◆ **WHAT YOU WILL DO**: From the OpenAFS mailing list post below, write out word for word the passage that begins with the words containing "On Wednesday, February 23, 2005 11:44:17" and ends with "of entire files)".

◆ **EXCERPT**:
──────────

Re: [OpenAFS] fine-grained incrementals?

Jeffrey Hutzelman Wed, 23 Feb 2005 15:27:23 -0800

On Wednesday, February 23, 2005 01:08:29 PM -0800 Mike Fedyk <[EMAIL PROTECTED]> wrote:

Jeffrey Hutzelman wrote:

On Wednesday, February 23, 2005 11:44:17 AM -0800 Mike Fedyk
<[EMAIL PROTECTED]> wrote:

 1) r/w volumes pause all activity during a replication release
 2) backups need to show only the blocks changed since the last backup
(instead of entire files)
 3) (it seems) volume releases copy the entire volume image instead of
the changes since the last release

It looks like all of these issues would be solved in part or completely
with the introduction of "Multiple volume versions" (as listed on the
openafs.org web site under projects).

1) would be solved by creating a clone before a release and releasing
from that.

──────────

◆ **Images with localized body landmarks**:

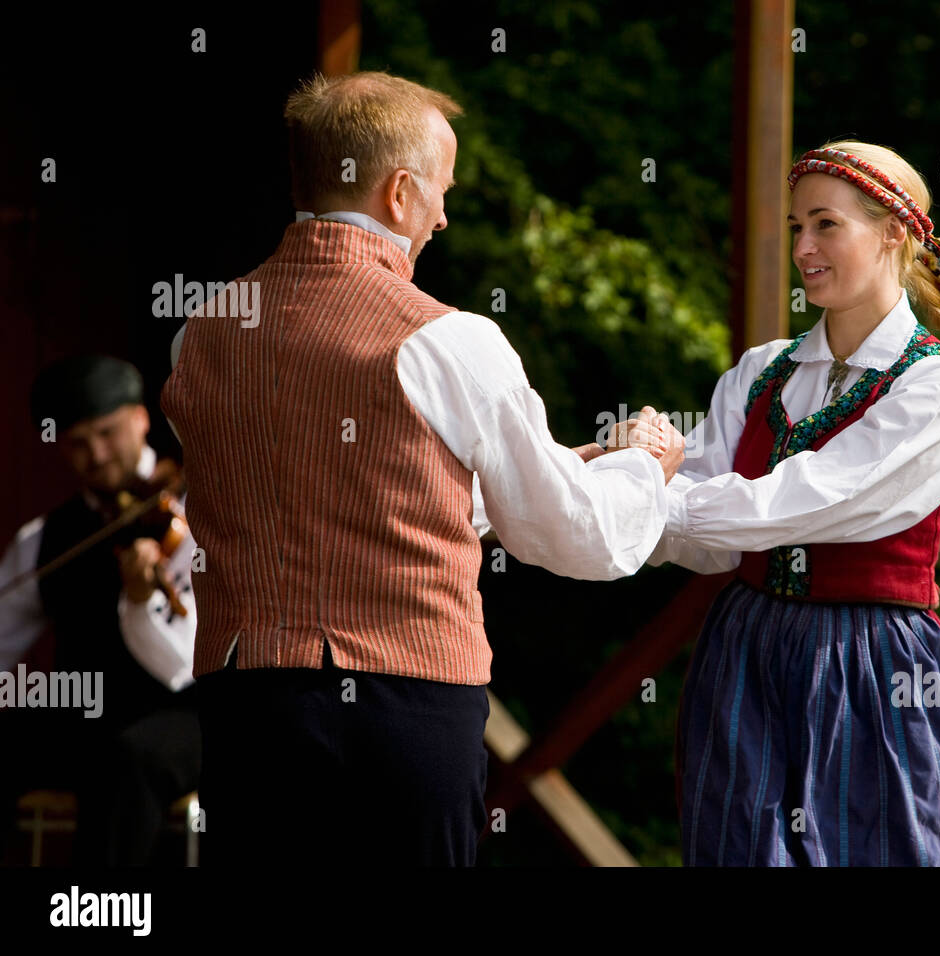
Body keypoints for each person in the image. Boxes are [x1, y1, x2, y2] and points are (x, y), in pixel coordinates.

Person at [159, 71, 684, 867]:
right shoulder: (449, 339)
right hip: (401, 702)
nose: (443, 215)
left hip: (248, 705)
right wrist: (645, 465)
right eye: (440, 190)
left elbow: (346, 492)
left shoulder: (202, 329)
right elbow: (574, 535)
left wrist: (563, 462)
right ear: (400, 192)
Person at [614, 141, 940, 866]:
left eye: (826, 225)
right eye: (797, 226)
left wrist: (643, 484)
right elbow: (707, 539)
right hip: (745, 653)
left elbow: (793, 503)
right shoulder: (763, 372)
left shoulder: (935, 390)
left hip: (872, 666)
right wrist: (622, 474)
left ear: (896, 232)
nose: (803, 247)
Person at [0, 355, 201, 865]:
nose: (97, 455)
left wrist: (140, 601)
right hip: (87, 715)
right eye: (78, 443)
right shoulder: (42, 540)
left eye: (108, 433)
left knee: (132, 758)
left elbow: (183, 667)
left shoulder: (193, 515)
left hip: (186, 716)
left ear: (141, 418)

──────────

◆ **WORKED SOLUTION**:
On Wednesday, February 23, 2005 11:44:17 AM -0800 Mike Fedyk
<[EMAIL PROTECTED]> wrote:

 1) r/w volumes pause all activity during a replication release
 2) backups need to show only the blocks changed since the last backup
(instead of entire files)